---------- Material for the task

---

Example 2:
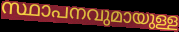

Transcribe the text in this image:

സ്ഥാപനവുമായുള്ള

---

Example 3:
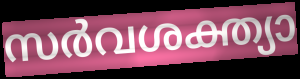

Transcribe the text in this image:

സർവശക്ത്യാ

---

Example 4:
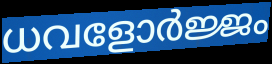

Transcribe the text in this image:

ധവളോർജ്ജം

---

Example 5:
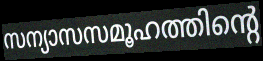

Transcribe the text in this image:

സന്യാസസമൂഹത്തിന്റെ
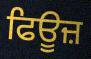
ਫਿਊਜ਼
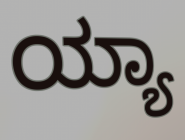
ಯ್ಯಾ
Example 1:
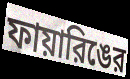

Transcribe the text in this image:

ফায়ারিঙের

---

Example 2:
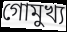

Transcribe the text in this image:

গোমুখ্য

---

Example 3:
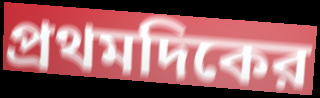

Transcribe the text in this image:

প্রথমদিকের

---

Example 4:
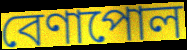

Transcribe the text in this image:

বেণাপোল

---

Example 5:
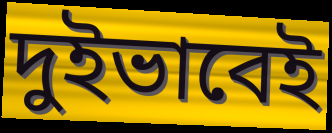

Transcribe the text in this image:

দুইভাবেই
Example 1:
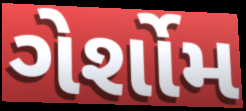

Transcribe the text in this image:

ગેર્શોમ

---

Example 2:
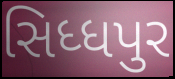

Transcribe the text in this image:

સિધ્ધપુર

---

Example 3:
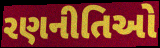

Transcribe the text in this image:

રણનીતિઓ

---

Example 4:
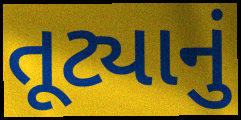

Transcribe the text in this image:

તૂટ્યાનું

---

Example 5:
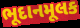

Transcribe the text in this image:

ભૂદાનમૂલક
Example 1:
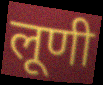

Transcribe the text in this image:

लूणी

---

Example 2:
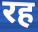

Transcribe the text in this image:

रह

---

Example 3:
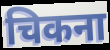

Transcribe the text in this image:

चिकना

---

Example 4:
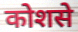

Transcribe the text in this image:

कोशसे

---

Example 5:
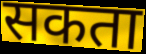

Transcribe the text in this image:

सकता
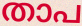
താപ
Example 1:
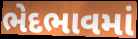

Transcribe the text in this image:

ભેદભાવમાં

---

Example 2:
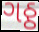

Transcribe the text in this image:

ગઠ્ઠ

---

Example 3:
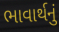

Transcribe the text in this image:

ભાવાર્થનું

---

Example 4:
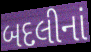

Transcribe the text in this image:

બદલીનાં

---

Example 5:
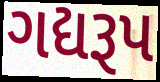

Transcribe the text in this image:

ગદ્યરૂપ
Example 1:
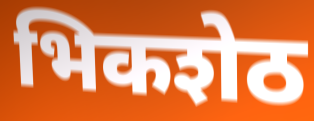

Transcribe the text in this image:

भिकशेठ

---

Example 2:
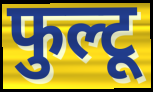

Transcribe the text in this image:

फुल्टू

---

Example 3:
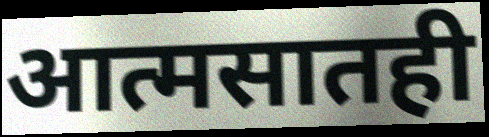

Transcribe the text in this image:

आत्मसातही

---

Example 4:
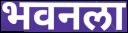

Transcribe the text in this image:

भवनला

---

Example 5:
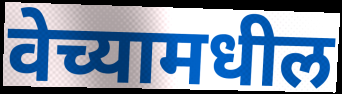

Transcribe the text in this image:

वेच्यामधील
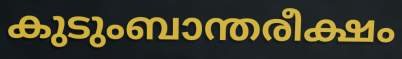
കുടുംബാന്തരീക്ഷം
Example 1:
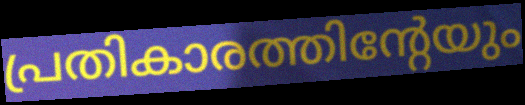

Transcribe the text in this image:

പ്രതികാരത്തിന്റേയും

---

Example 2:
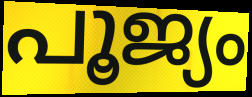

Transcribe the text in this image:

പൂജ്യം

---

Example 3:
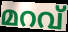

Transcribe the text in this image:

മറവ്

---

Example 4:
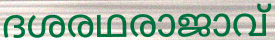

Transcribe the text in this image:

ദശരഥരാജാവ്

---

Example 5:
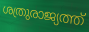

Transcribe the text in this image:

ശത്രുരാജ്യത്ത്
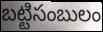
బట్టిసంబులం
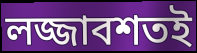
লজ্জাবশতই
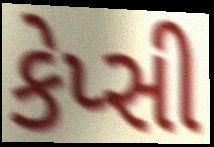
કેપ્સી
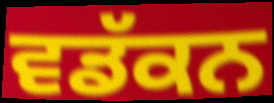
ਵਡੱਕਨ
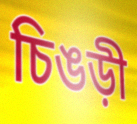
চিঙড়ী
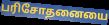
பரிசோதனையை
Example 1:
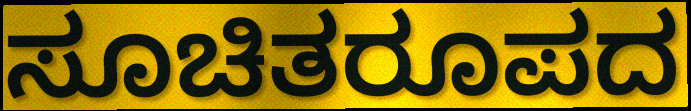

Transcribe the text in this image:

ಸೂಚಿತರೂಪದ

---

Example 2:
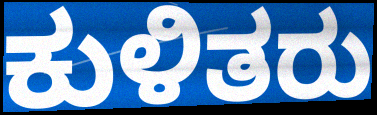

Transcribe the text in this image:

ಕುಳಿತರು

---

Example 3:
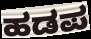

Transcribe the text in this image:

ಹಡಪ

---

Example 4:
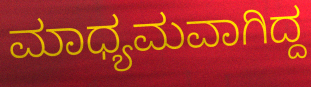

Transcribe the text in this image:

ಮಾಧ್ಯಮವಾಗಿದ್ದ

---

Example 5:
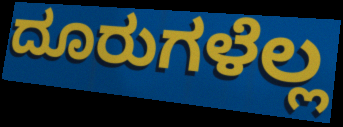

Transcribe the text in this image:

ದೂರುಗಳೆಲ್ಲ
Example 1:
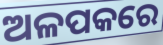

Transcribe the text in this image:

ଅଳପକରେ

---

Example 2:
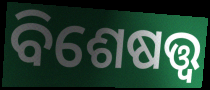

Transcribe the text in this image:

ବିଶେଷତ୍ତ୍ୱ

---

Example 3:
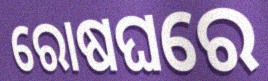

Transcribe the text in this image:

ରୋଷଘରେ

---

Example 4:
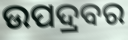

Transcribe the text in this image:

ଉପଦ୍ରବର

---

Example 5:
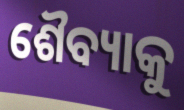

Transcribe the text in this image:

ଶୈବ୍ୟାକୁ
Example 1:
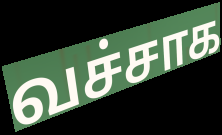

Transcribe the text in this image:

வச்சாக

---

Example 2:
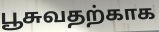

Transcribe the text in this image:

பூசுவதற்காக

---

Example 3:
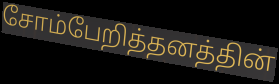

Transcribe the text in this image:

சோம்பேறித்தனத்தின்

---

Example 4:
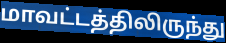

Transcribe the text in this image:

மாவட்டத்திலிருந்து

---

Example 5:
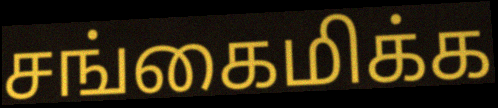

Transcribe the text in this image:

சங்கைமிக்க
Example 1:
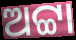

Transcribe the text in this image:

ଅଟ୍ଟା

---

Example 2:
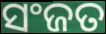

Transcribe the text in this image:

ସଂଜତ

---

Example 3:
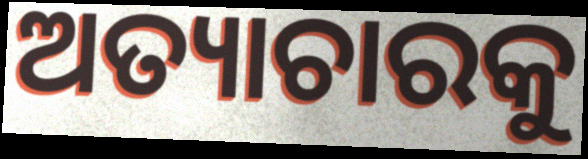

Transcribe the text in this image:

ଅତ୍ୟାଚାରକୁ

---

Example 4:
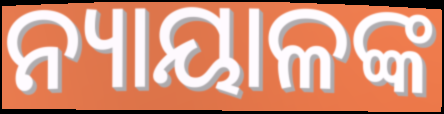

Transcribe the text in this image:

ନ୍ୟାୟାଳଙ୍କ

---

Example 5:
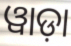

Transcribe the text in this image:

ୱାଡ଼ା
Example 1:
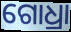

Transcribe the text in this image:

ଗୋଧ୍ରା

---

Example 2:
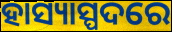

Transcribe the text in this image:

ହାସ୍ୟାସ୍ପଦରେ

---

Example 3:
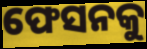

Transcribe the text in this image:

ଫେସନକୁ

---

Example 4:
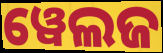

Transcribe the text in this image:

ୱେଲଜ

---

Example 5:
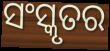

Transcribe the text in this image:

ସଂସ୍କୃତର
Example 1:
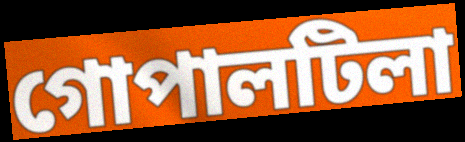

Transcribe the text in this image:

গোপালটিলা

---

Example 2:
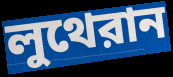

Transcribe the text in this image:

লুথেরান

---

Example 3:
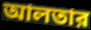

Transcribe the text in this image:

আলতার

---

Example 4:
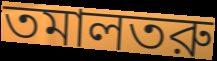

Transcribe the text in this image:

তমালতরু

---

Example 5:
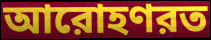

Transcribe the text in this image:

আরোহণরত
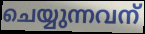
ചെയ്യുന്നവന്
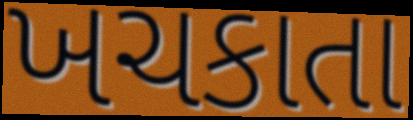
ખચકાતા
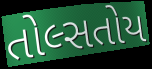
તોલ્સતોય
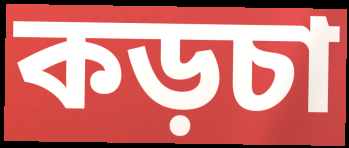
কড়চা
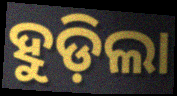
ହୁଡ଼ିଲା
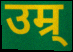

--------------------

● **Work item**
Only the text is to be copied: please reproduce the records exactly and drop the pictures.

● **Answer to this exercise**
---

Example 2:

Transcribe the text in this image:

സ്ഥാപനവുമായുള്ള

---

Example 3:

Transcribe the text in this image:

സർവശക്ത്യാ

---

Example 4:

Transcribe the text in this image:

ധവളോർജ്ജം

---

Example 5:

Transcribe the text in this image:

സന്യാസസമൂഹത്തിന്റെ
ਫਿਊਜ਼
ಯ್ಯಾ
Example 1:

Transcribe the text in this image:

ফায়ারিঙের

---

Example 2:

Transcribe the text in this image:

গোমুখ্য

---

Example 3:

Transcribe the text in this image:

প্রথমদিকের

---

Example 4:

Transcribe the text in this image:

বেণাপোল

---

Example 5:

Transcribe the text in this image:

দুইভাবেই
Example 1:

Transcribe the text in this image:

ગેર્શોમ

---

Example 2:

Transcribe the text in this image:

સિધ્ધપુર

---

Example 3:

Transcribe the text in this image:

રણનીતિઓ

---

Example 4:

Transcribe the text in this image:

તૂટ્યાનું

---

Example 5:

Transcribe the text in this image:

ભૂદાનમૂલક
Example 1:

Transcribe the text in this image:

लूणी

---

Example 2:

Transcribe the text in this image:

रह

---

Example 3:

Transcribe the text in this image:

चिकना

---

Example 4:

Transcribe the text in this image:

कोशसे

---

Example 5:

Transcribe the text in this image:

सकता
താപ
Example 1:

Transcribe the text in this image:

ભેદભાવમાં

---

Example 2:

Transcribe the text in this image:

ગઠ્ઠ

---

Example 3:

Transcribe the text in this image:

ભાવાર્થનું

---

Example 4:

Transcribe the text in this image:

બદલીનાં

---

Example 5:

Transcribe the text in this image:

ગદ્યરૂપ
Example 1:

Transcribe the text in this image:

भिकशेठ

---

Example 2:

Transcribe the text in this image:

फुल्टू

---

Example 3:

Transcribe the text in this image:

आत्मसातही

---

Example 4:

Transcribe the text in this image:

भवनला

---

Example 5:

Transcribe the text in this image:

वेच्यामधील
കുടുംബാന്തരീക്ഷം
Example 1:

Transcribe the text in this image:

പ്രതികാരത്തിന്റേയും

---

Example 2:

Transcribe the text in this image:

പൂജ്യം

---

Example 3:

Transcribe the text in this image:

മറവ്

---

Example 4:

Transcribe the text in this image:

ദശരഥരാജാവ്

---

Example 5:

Transcribe the text in this image:

ശത്രുരാജ്യത്ത്
బట్టిసంబులం
লজ্জাবশতই
કેપ્સી
ਵਡੱਕਨ
চিঙড়ী
பரிசோதனையை
Example 1:

Transcribe the text in this image:

ಸೂಚಿತರೂಪದ

---

Example 2:

Transcribe the text in this image:

ಕುಳಿತರು

---

Example 3:

Transcribe the text in this image:

ಹಡಪ

---

Example 4:

Transcribe the text in this image:

ಮಾಧ್ಯಮವಾಗಿದ್ದ

---

Example 5:

Transcribe the text in this image:

ದೂರುಗಳೆಲ್ಲ
Example 1:

Transcribe the text in this image:

ଅଳପକରେ

---

Example 2:

Transcribe the text in this image:

ବିଶେଷତ୍ତ୍ୱ

---

Example 3:

Transcribe the text in this image:

ରୋଷଘରେ

---

Example 4:

Transcribe the text in this image:

ଉପଦ୍ରବର

---

Example 5:

Transcribe the text in this image:

ଶୈବ୍ୟାକୁ
Example 1:

Transcribe the text in this image:

வச்சாக

---

Example 2:

Transcribe the text in this image:

பூசுவதற்காக

---

Example 3:

Transcribe the text in this image:

சோம்பேறித்தனத்தின்

---

Example 4:

Transcribe the text in this image:

மாவட்டத்திலிருந்து

---

Example 5:

Transcribe the text in this image:

சங்கைமிக்க
Example 1:

Transcribe the text in this image:

ଅଟ୍ଟା

---

Example 2:

Transcribe the text in this image:

ସଂଜତ

---

Example 3:

Transcribe the text in this image:

ଅତ୍ୟାଚାରକୁ

---

Example 4:

Transcribe the text in this image:

ନ୍ୟାୟାଳଙ୍କ

---

Example 5:

Transcribe the text in this image:

ୱାଡ଼ା
Example 1:

Transcribe the text in this image:

ଗୋଧ୍ରା

---

Example 2:

Transcribe the text in this image:

ହାସ୍ୟାସ୍ପଦରେ

---

Example 3:

Transcribe the text in this image:

ଫେସନକୁ

---

Example 4:

Transcribe the text in this image:

ୱେଲଜ

---

Example 5:

Transcribe the text in this image:

ସଂସ୍କୃତର
Example 1:

Transcribe the text in this image:

গোপালটিলা

---

Example 2:

Transcribe the text in this image:

লুথেরান

---

Example 3:

Transcribe the text in this image:

আলতার

---

Example 4:

Transcribe the text in this image:

তমালতরু

---

Example 5:

Transcribe the text in this image:

আরোহণরত
ചെയ്യുന്നവന്
ખચકાતા
તોલ્સતોય
কড়চা
ହୁଡ଼ିଲା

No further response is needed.